Golflawyer.com Swings for Safety for Golf Courses and Neighbors

August 8, 2005

Michael Kraker, the man behind www.golflawyer.com, maintains that although club owners may think they are safe from liability for errant balls, a case involving Middlebrook Country Club in Rehoboth, Mass., and two neighboring property owners (see page N10, “Fore! Golf Course Owners: Watch Out for Errant Shots”), points out that is not always so.

“This is a topic that makes me tap dance the most,” Kraker, a Minnesota attorney who advises course designers, managers and owners on how best to manage liability and risk, acknowledged in a recent interview with Insurance Journal. “The issue of adjacent property is just a ‘Pandora’s box.’ It’s tough to get a straight reading on what a court will decide.”

Kraker said the best golf courses are designed with a “safety corridor” that takes into consideration how close homes, roads and other off-course properties are to the playing field. But increasingly, with suburban sprawl, developers are building new homes close to existing courses and the club owners have no control.

(In the Massachusetts case, Justice Mark V. Green seemed to suggest that Middlebrook’s safety corridor needed expansion, writing: “To the extent that the ordinary use of the defendants’ golf course requires land beyond the course boundaries to accommodate the travel of errant shots, it is incumbent on the defendants to acquire either the fee in the additional land itself, or the right to use the additional land for that purpose. The defendants assert no claim of right to use, occupy, or propel golf balls onto the plaintiffs’ properties, and we accordingly see no reason why the plaintiffs should be required to suffer such intrusion merely because the defendants commenced operation of the course before the plaintiffs arrived on the scene.”)

Shifting responsibility

Some courses attempt to shift responsibility to individual golfers through language and signs stating that golfers are responsible for their errant shots. “It’s better than nothing but it’s basically ineffective,” believes Kraker.

Homeowners often buy homes adjacent to courses for their aesthetic appeal and the fact that they have high resale value.

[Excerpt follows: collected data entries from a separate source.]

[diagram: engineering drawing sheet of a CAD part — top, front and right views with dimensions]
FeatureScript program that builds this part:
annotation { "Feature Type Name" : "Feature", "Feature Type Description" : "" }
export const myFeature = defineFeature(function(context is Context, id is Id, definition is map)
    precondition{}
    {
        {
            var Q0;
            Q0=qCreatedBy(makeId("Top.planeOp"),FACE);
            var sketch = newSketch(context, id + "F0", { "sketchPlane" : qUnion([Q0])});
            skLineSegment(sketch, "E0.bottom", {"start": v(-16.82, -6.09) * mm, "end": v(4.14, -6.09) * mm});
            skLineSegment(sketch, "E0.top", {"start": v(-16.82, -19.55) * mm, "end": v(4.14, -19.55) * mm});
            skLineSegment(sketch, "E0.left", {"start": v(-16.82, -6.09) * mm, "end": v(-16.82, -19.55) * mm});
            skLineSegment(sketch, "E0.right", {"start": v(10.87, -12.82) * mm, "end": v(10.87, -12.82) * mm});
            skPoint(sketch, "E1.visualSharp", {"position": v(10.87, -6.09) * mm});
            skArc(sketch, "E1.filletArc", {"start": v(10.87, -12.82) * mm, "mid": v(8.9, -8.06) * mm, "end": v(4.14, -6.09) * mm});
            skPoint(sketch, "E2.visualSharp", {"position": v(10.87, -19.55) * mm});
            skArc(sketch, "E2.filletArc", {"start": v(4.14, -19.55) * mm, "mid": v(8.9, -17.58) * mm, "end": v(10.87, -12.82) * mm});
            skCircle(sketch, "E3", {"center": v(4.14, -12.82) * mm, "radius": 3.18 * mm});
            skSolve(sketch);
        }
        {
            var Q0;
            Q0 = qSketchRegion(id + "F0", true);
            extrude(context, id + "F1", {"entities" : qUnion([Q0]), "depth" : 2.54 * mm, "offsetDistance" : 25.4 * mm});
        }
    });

When a problem with golf balls in their yard persists, they or their neighbors might resist certain mitigation efforts such as fences or netting as eyesores that could lessen the value, Kraker said.

For the golf course owners, even those who strive to be good neighbors, there is a limit to how much damage on adjacent properties they can pay for, Kraker added.

Do golf courses learn from these court rulings? “Selfishly, I always hope that is the case,” acknowledged the attorney who advocates proactive risk management.

But he’s also realistic. “Most courses take a wait-and-see approach and it tends to come back to the economics,” Kraker said.